Although Lebanon’s President-elect Bashir Gemayel was assassinated on September 14, 1982 — along with 26 others who perished when a bomb exploded in the Phalange Party headquarters in Ashrafieh — the country’s Judicial Council finally launched a trial in absentia, calling on Habib Shartouni, who confessed to planting the bomb before escaping from prison, to turn himself in.
Jean Fahd, the magistrate entrusted with the case, issued a statement that gave Shartouni an ultimatum to hand himself over to the judiciary “within 24 hours at the latest from the March 3, 2017 trial session”, though it is unclear what meaning that ultimatum has.
Fahd further demanded proof that Nabeel Al Alam, a second culprit involved in the plot, is dead.
Shartouni, a member of the Syrian Social National Party (SSNP), was born into a Maronite Catholic family in Aley (Chouf Mountains) and served in one of the SSNP stations there though he fled to Cyprus and France at the beginning of the civil war where he attended university and obtained a business degree. During a 1977 visit to Lebanon, he formally joined the SSNP and became an active member though it was unclear whether Syrian intelligence operatives recruited him in France. It was in Paris that he met Nabeel Al Alam, then a leading SSNP intelligence lieutenant, who made a big impression on him.
Al Alam knew that Shartouni’s family members lived in the same building where the Phalange Party kept a headquarters, which most probably justified the recruitment. Two days after the assassination, the 24-years-old Shartouni was arrested by the Lebanese Forces and handed over to the Lebanese judiciary. In his confession, he called Bashir a traitor and accused him of selling the country to Israel, and acknowledged that he “was given the explosives and the fancy long-range electronic detonator by Al Alam, who promptly fled to Syria and vanished.

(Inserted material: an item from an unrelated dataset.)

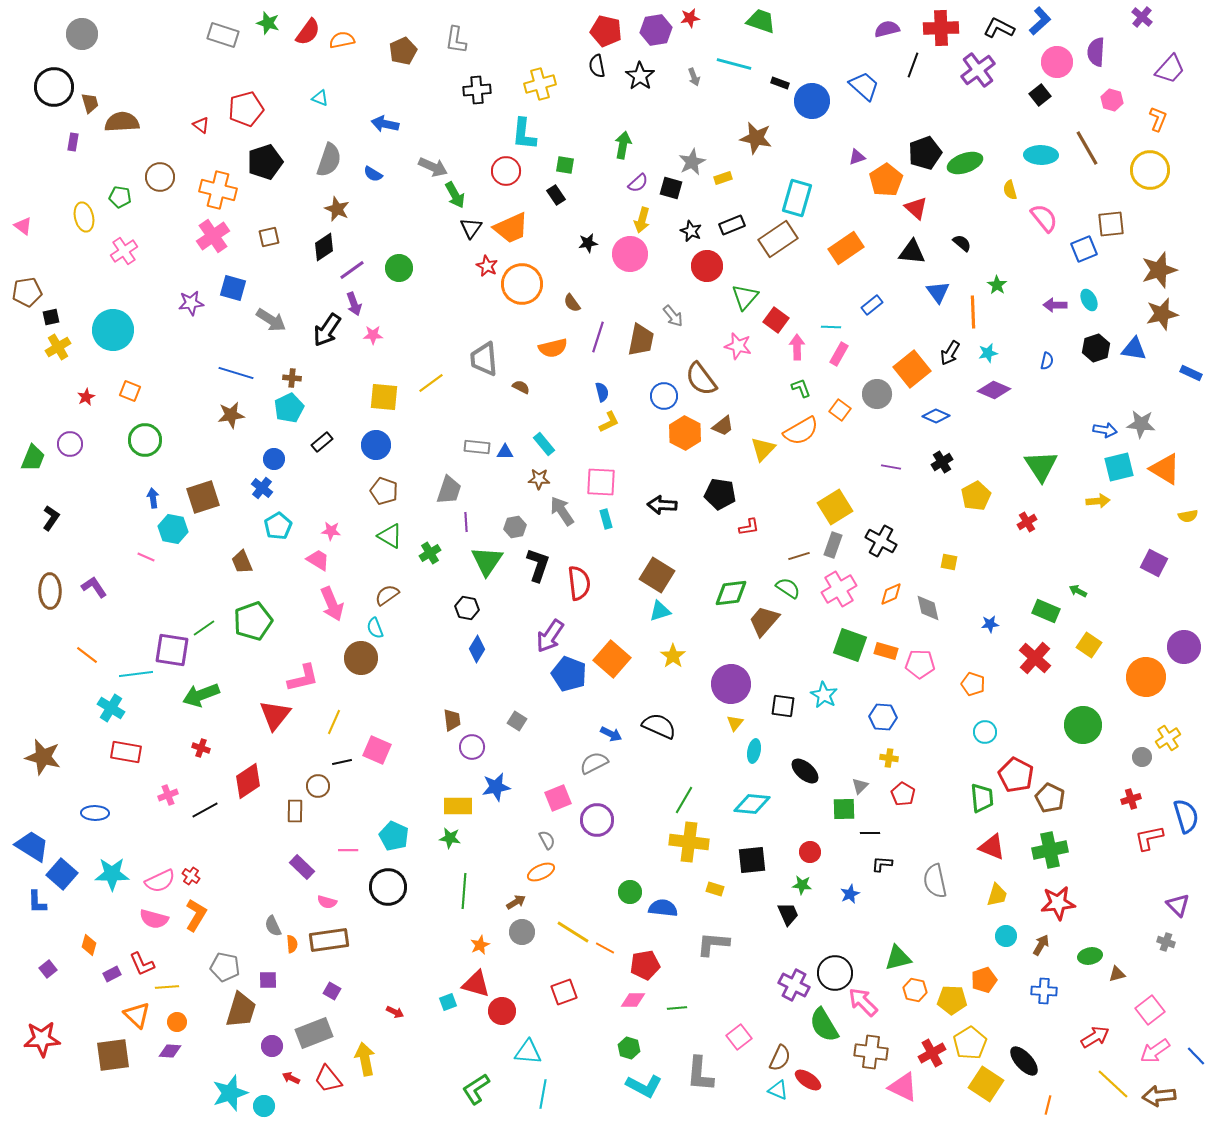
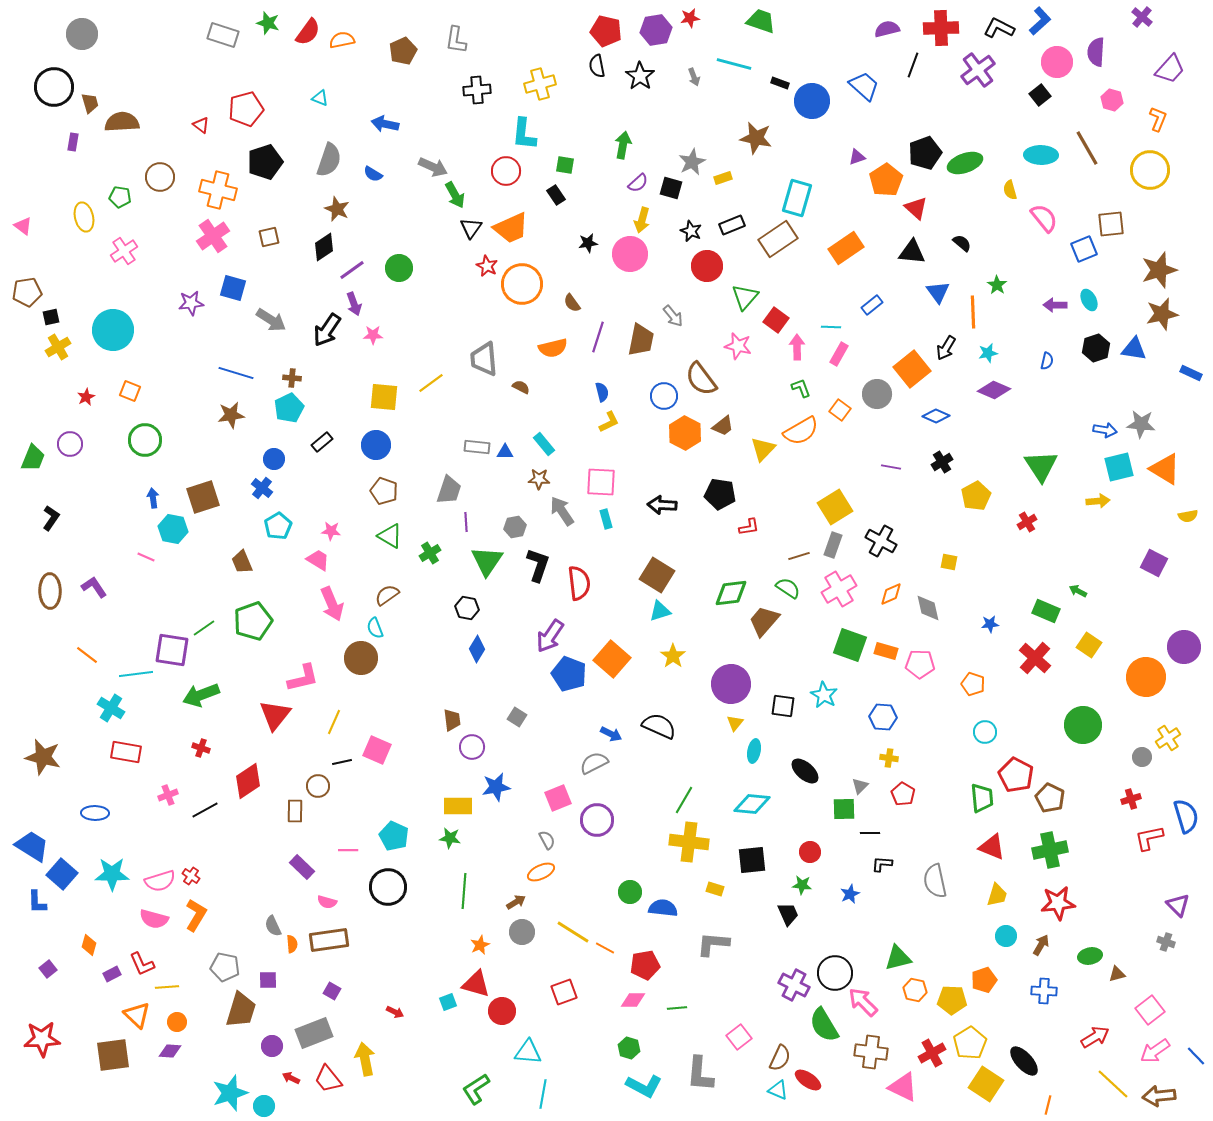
black arrow at (950, 353): moved 4 px left, 5 px up
gray square at (517, 721): moved 4 px up
pink semicircle at (160, 881): rotated 8 degrees clockwise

The assassin spent eight years at the Roumieh prison without a trial, but escaped on October 13, 1990 under mysterious circumstances, during the final Syrian offensive in Lebanon that crippled the Michel Aoun government and forced the latter into exile. Lebanese authorities believed the assassin received assistance from the Syrians and moved to Damascus where he may still be.
The latest trial, even if it is in absentia, relating to the assassination of an elected head of state at the height of a civil war that saw the country simultaneously occupied by both Israel and Syria, is intended to deliver justice. His widow, Solange Gemayel, spoke outside the Higher Judicial Council building on Friday, where she declared: “I waited 34 years to witness the trial of Bashir’s killers,” while their son, Nadim Gemayel, added his own perspective. “It is time to try all criminals, including Shartouni,” said the Beirut parliamentarian, pleading with authorities that they should no longer “delay the overdue trial”.
One of the country’s leading statesmen, Edmond Rizk, summarised the latest legal initiative when he said: “We want the judiciary to fully carry out its role and remind everyone that this trial is not intended to avenge anyone, but to restore the state’s authority beginning with its judiciary.”